"Isn't it cool," he said, earlier in the week, "to be fighting Friday night?"
Was it possible that Tyson, unpredictable and volatile, a petri dish of psychoses, was finally at peace with himself? He was at least more charming than usual. He invited reporters—the same ones he once said he wished he could batter senseless—to his hotel room and showed them the eight Birmingham Rollers in an adjoining suite, soon to join the rest of his considerable fleet of pigeons. He joked about his public image. ( Kentucky politicians went to enormous lengths to distance themselves from him.) "I come to town, I'm like Genghis Khan." He laughed about his new good behavior. "My kids are on the Internet now," he said. "I don't want them reading anything bad about me."
No matter his crimes, it was now almost possible to root for him. He had gotten rid of the lion and tigers, the entourage, the houses and a lot of cars. He'd lost 35 pounds in training. He was humble, pleasant. However he'd offended our sensibilities over the years, he'd given us some thrills, too. Didn't he deserve better than Chapter 11?
All that was required of him were a few spectacular knockouts, and where better to begin than with the 31-year-old Williams, who had certified his shakiness by losing to people like Julius Francis and Michael Sprott. Williams is a likable man with no illusions of grandeur. "I know why they brought me here," he said. "They think I'm a knockover."
But Williams knew also that Tyson was only a bully, and an aged one at that. Anybody who'd ever fought back—Buster Douglas, Holyfield, Lewis—had shattered Tyson's tactics of intimidation. "You've just got to give it back to him," explained Williams beforehand.

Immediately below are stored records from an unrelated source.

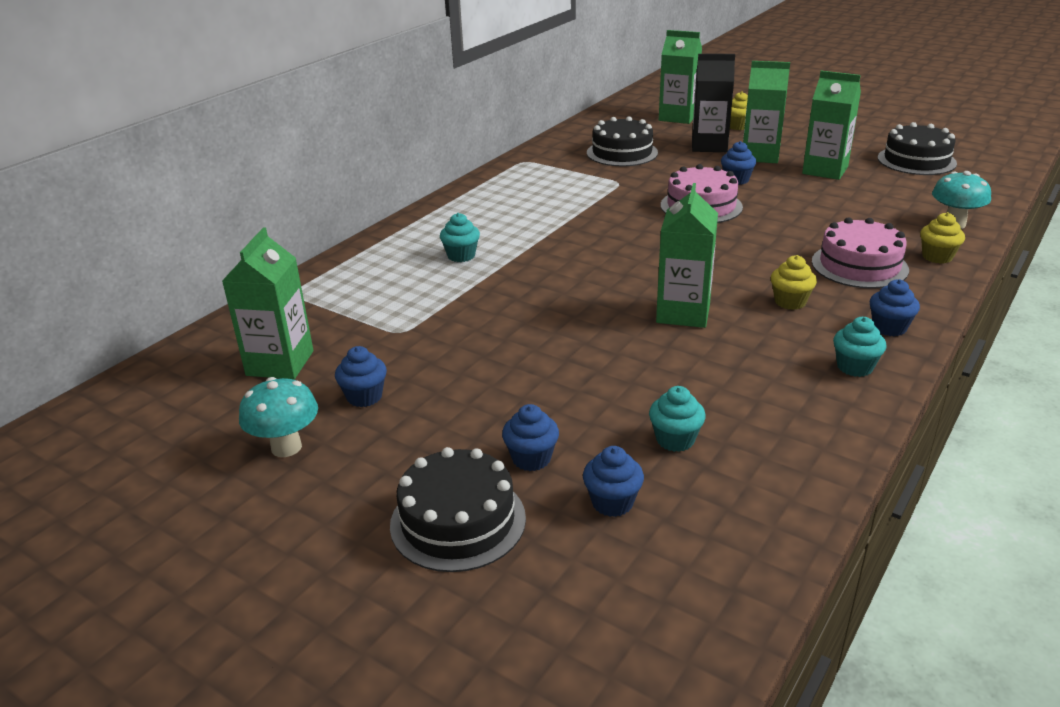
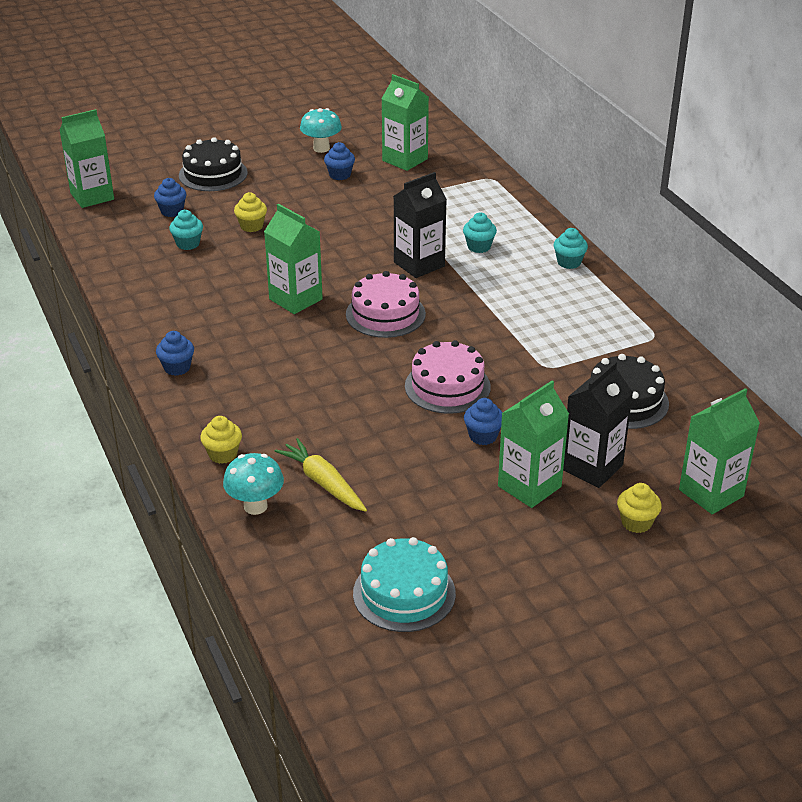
camera: 120 degrees right, 5 degrees up
(531, 273) = (419, 264): none -> black carton
(531, 458) = (229, 202): blue cupcake -> none
(790, 302) = (255, 347): yellow cupcake -> yellow cupcake (251, 226)
(825, 170) = (447, 507): green carton -> green carton (92, 196)
(854, 367) = (162, 329): turquoise cupcake -> turquoise cupcake (569, 262)
(859, 265) = (259, 407): pink cake -> pink cake (385, 314)
(884, 211) = (323, 483): none -> yellow carrot
(916, 160) = (404, 593): black cake -> turquoise cake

Friday night, before a nearly packed house, Tyson stormed forth at the opening bell and set a blistering pace, and Williams's game plan seemed painfully naive. Tyson uncorked an uppercut in the first round, a real moneymaker that stunned Williams, and then Tyson dug to the body with horrible left hooks.
But Williams weathered that storm and began employing a scheme last enacted by Holyfield. Using his weight advantage—265 pounds to Tyson's 233—Williams tied up the smaller man, pressed on him, pushed him around, wore him out. He even cut him above the right eye in the third round.
In Round 4, thus emboldened, Williams unleashed the final flurry, an uppercut early in the sequence perhaps doing the most damage. Throughout the barrage, Tyson attempted just one half-hearted swing, before going down, more in resignation, it seemed in the end, than from actual percussion.
The referee was late with the count, but it hardly mattered. Tyson simply sat there, looking idly at the ref, then sweeping his eyes across this familiar and discouraging panorama of defeat. It looked, for a moment anyway, as though he'd never get up.